Limitations and Caveats

This study is not without limitations. The observed Internet betting behavior might not represent a participant’s total online gambling behavior. Unlike land-based gambling venues, bettors can access Internet sites easily, play at several venues, and move among them readily. The proffered odds vary from site to site and it would not be unusual for sports gamblers to “shop” for the most favorable odds. It is also possible that multiple individual might have bet using the same account. We reported gambling behavior observed during the first 8 months of the study period. It is possible that the course of activities leading to problem gambling might require longer exposure to Internet gambling. We continue to collect information about this cohort.
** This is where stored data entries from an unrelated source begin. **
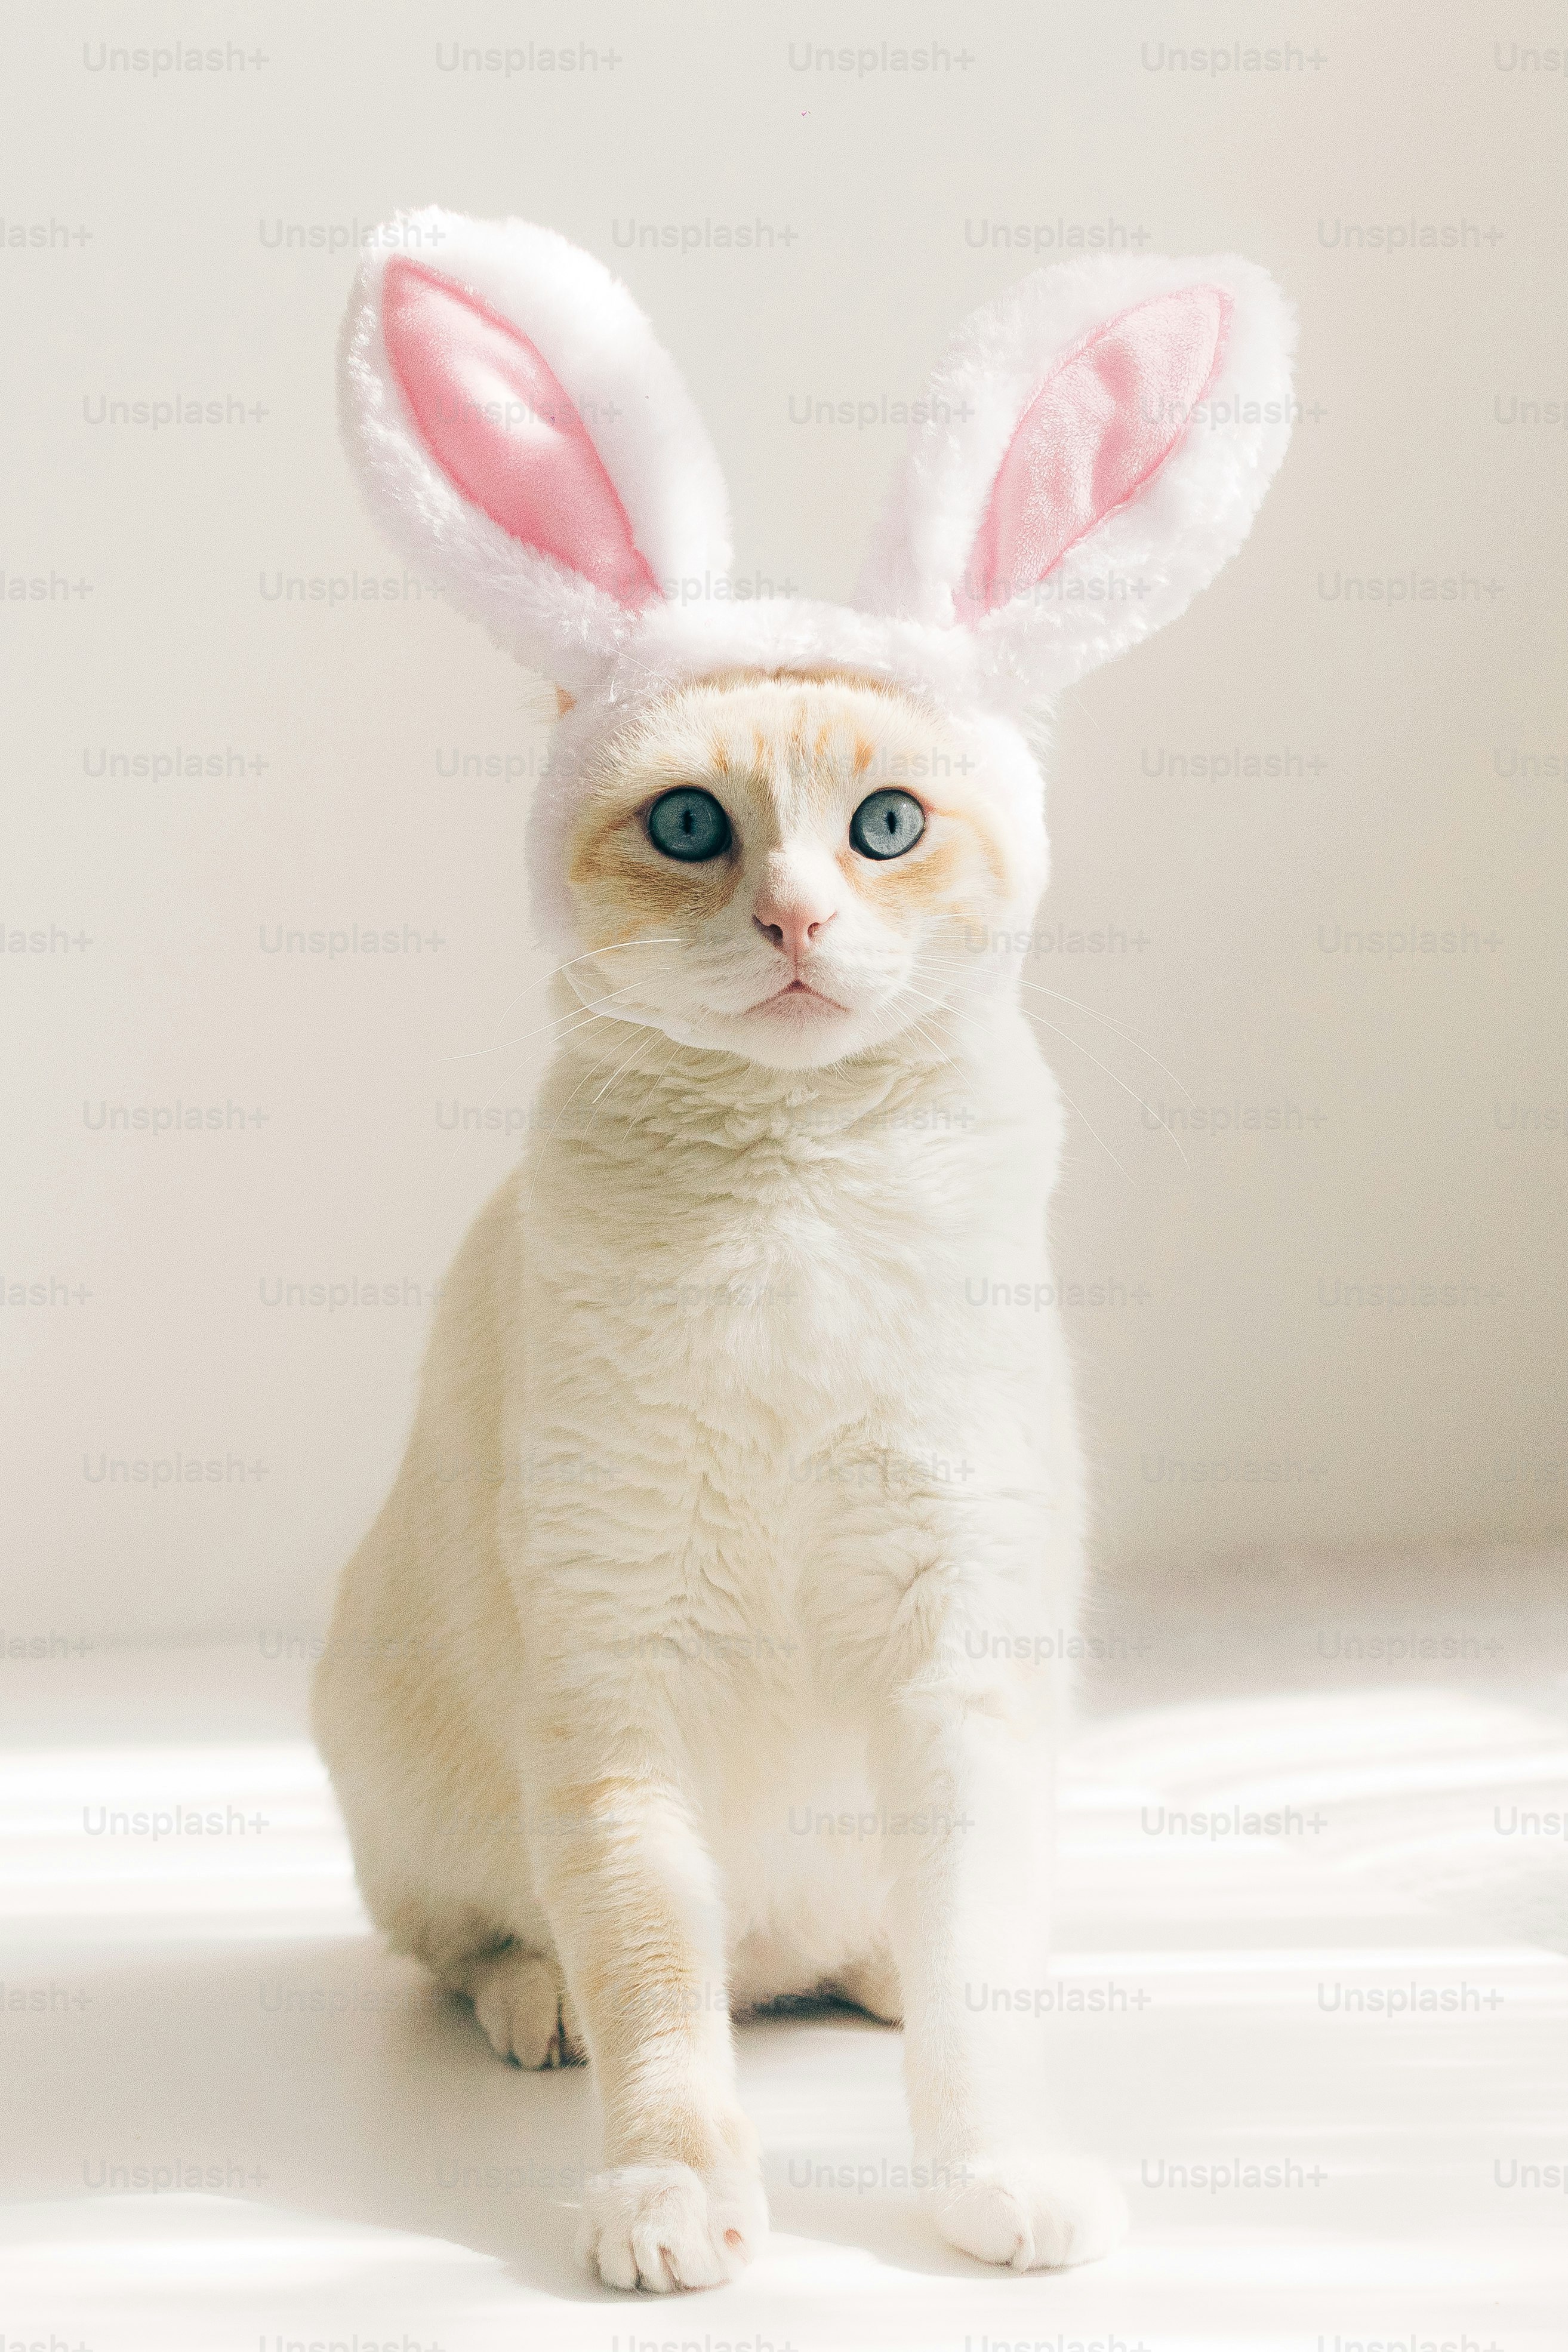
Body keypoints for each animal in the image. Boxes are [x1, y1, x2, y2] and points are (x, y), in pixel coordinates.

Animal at [312, 209, 1294, 2292]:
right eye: (691, 824)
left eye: (885, 825)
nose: (789, 918)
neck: (793, 1212)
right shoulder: (614, 1685)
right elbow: (659, 2005)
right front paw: (672, 2202)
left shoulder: (957, 1658)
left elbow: (980, 1990)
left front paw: (999, 2177)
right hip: (413, 1770)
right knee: (510, 1951)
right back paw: (540, 2007)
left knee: (881, 1957)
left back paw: (867, 1982)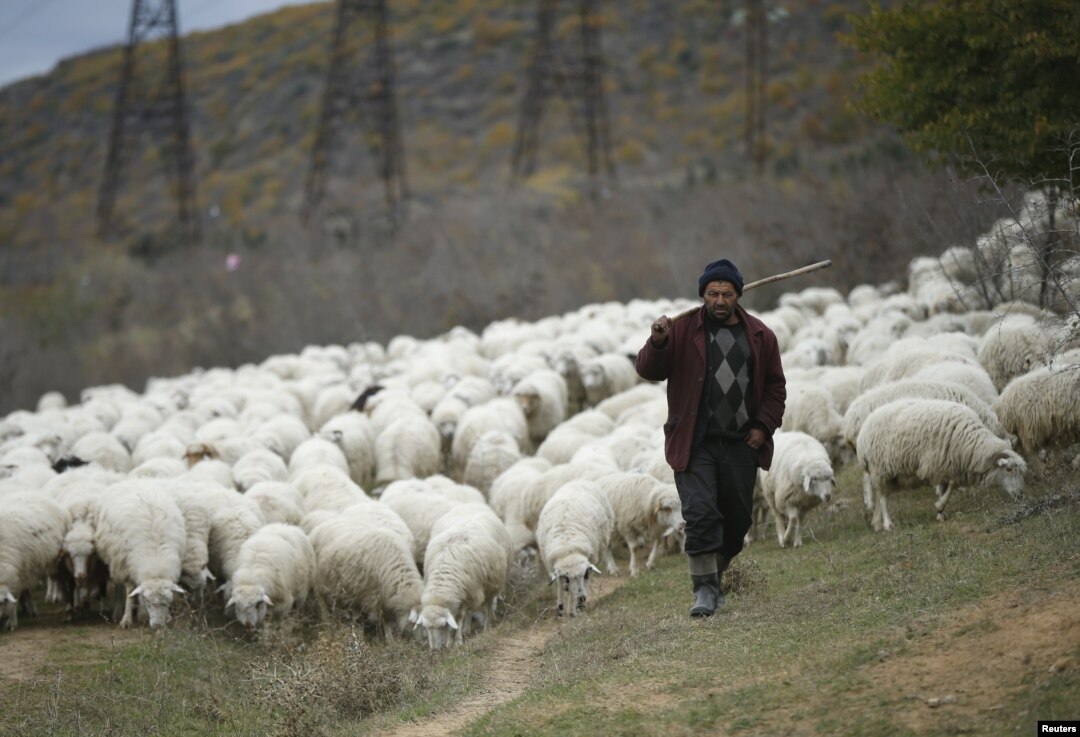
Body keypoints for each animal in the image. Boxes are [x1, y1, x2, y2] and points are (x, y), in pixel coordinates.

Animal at [533, 479, 613, 618]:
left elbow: (574, 590)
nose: (582, 599)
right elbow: (561, 585)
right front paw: (560, 609)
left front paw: (575, 610)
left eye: (585, 574)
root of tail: (580, 480)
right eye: (567, 578)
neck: (568, 549)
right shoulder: (555, 568)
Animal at [855, 399, 1023, 531]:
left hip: (889, 475)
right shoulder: (938, 464)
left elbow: (947, 486)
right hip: (880, 469)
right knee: (883, 498)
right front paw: (940, 506)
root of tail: (863, 433)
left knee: (880, 495)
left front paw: (941, 513)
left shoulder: (946, 464)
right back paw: (887, 524)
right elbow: (952, 485)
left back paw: (876, 523)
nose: (1020, 494)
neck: (970, 441)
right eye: (1008, 469)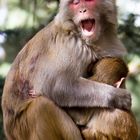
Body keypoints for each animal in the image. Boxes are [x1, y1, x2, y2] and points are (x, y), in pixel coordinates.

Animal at [2, 0, 132, 140]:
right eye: (76, 3)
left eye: (89, 1)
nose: (82, 10)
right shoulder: (70, 47)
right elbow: (58, 86)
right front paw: (117, 96)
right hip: (23, 129)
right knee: (42, 106)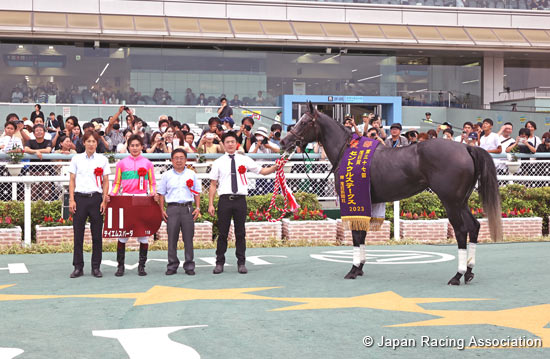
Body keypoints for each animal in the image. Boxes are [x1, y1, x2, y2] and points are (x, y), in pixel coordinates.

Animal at [282, 102, 502, 286]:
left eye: (305, 122)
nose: (285, 141)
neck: (346, 150)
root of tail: (466, 147)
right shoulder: (367, 202)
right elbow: (362, 233)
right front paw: (360, 267)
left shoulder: (354, 201)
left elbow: (356, 234)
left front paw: (353, 270)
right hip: (462, 201)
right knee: (474, 226)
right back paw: (469, 272)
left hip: (451, 202)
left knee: (461, 231)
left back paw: (457, 275)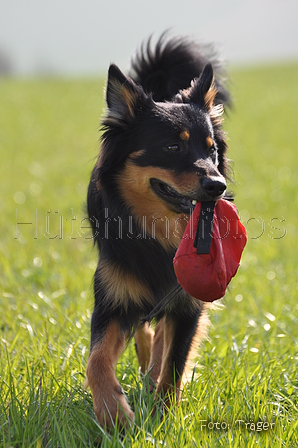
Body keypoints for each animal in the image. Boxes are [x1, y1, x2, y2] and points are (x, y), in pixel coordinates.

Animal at [85, 32, 229, 428]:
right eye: (172, 146)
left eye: (211, 151)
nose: (218, 185)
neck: (158, 234)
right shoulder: (112, 299)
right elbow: (96, 360)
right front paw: (113, 412)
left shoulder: (189, 302)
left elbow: (175, 364)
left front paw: (163, 417)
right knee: (146, 331)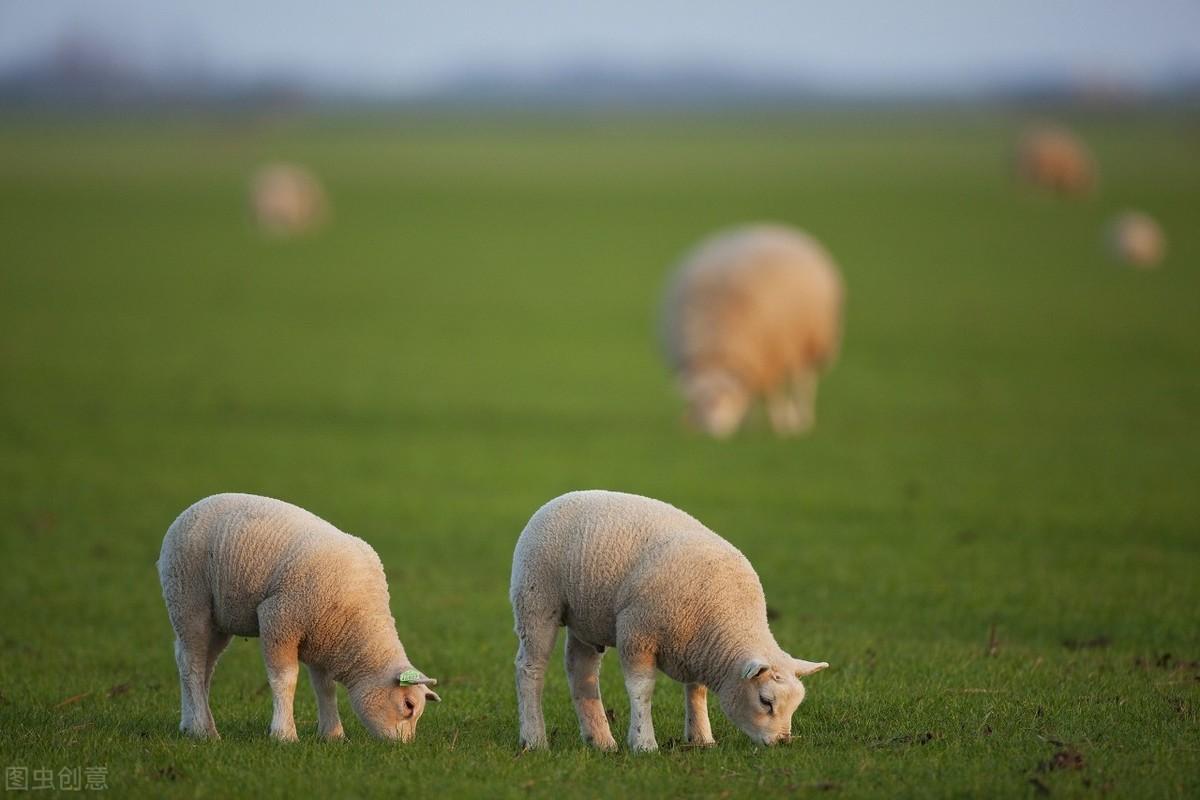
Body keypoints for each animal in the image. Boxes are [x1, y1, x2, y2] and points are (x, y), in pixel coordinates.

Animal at [156, 494, 441, 743]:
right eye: (408, 705)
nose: (403, 746)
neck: (358, 623)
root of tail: (192, 508)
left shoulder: (323, 638)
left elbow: (325, 688)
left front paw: (333, 735)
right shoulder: (279, 617)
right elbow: (285, 680)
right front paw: (284, 735)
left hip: (219, 619)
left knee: (202, 664)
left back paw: (193, 724)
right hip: (188, 598)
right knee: (191, 663)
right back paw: (202, 730)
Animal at [506, 489, 825, 753]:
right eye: (765, 701)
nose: (782, 742)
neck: (726, 618)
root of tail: (560, 498)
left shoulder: (697, 645)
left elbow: (697, 691)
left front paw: (701, 738)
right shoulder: (637, 633)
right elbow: (642, 690)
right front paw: (644, 743)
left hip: (587, 618)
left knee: (581, 672)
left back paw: (601, 741)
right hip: (536, 599)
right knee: (530, 668)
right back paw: (535, 739)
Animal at [657, 224, 844, 438]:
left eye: (725, 398)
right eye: (696, 403)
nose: (713, 432)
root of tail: (770, 226)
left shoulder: (771, 356)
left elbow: (774, 396)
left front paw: (780, 426)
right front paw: (750, 427)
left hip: (810, 341)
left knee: (802, 383)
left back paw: (800, 420)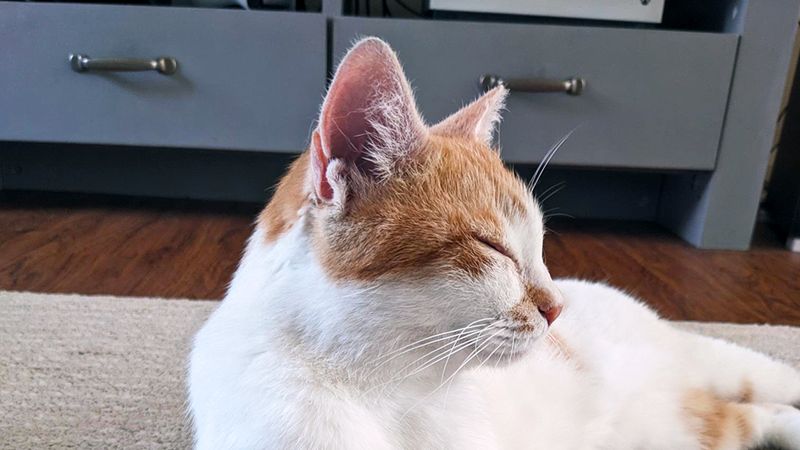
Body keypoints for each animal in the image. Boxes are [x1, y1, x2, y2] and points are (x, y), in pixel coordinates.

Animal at [189, 38, 800, 450]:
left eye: (541, 249)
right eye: (496, 248)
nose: (556, 309)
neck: (388, 392)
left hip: (710, 363)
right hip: (679, 429)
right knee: (740, 418)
The ultimate purpose of this analysis is to empirically guide bwin as they develop, implement, and promote responsible gambling. We chose to analyze and report the first 8 months of activity because during this period, bwin participants used a gaming system that had not yet been enhanced with policy, procedures, and materials to promote responsible gambling. For example, during the 8-month study period, all bettors played under the same, vendor-defined betting limits. That is, bwin customers could not add money to their accounts in excess of €1,000 within a 24-h period or €5,000 within a 30-day period. The day following the study period reported here, bwin installed changes to their operating system that allowed players to easily reduce their own betting limits (i.e., the amount that they could deposit into their betting account at a particular time). Research reports submitted for publication and others in preparation will report on our examinations of the effects of self-limits, closing and opening accounts when gambling becomes a problem for the bettor, changes in player patterns indicative of greater loss-risk, and the possible Internet-specific effects of exposure and adaptation.

Concluding Thoughts

This study takes the first steps necessary toward informing the wide range of gambling stakeholders about the behavioral epidemiology of Internet gambling. Future research must now move to replicate these findings using a variety of other Internet sites and a variety of other types of Internet gambling, for example, casino games and poker playing. Also, research must begin to identify the population segments at greater or lesser risk for developing Internet gambling-related problems. The determinants for increasing or decreasing the likelihood of developing Internet gambling problems can then serve as a guide for the development of prevention and treatment programs.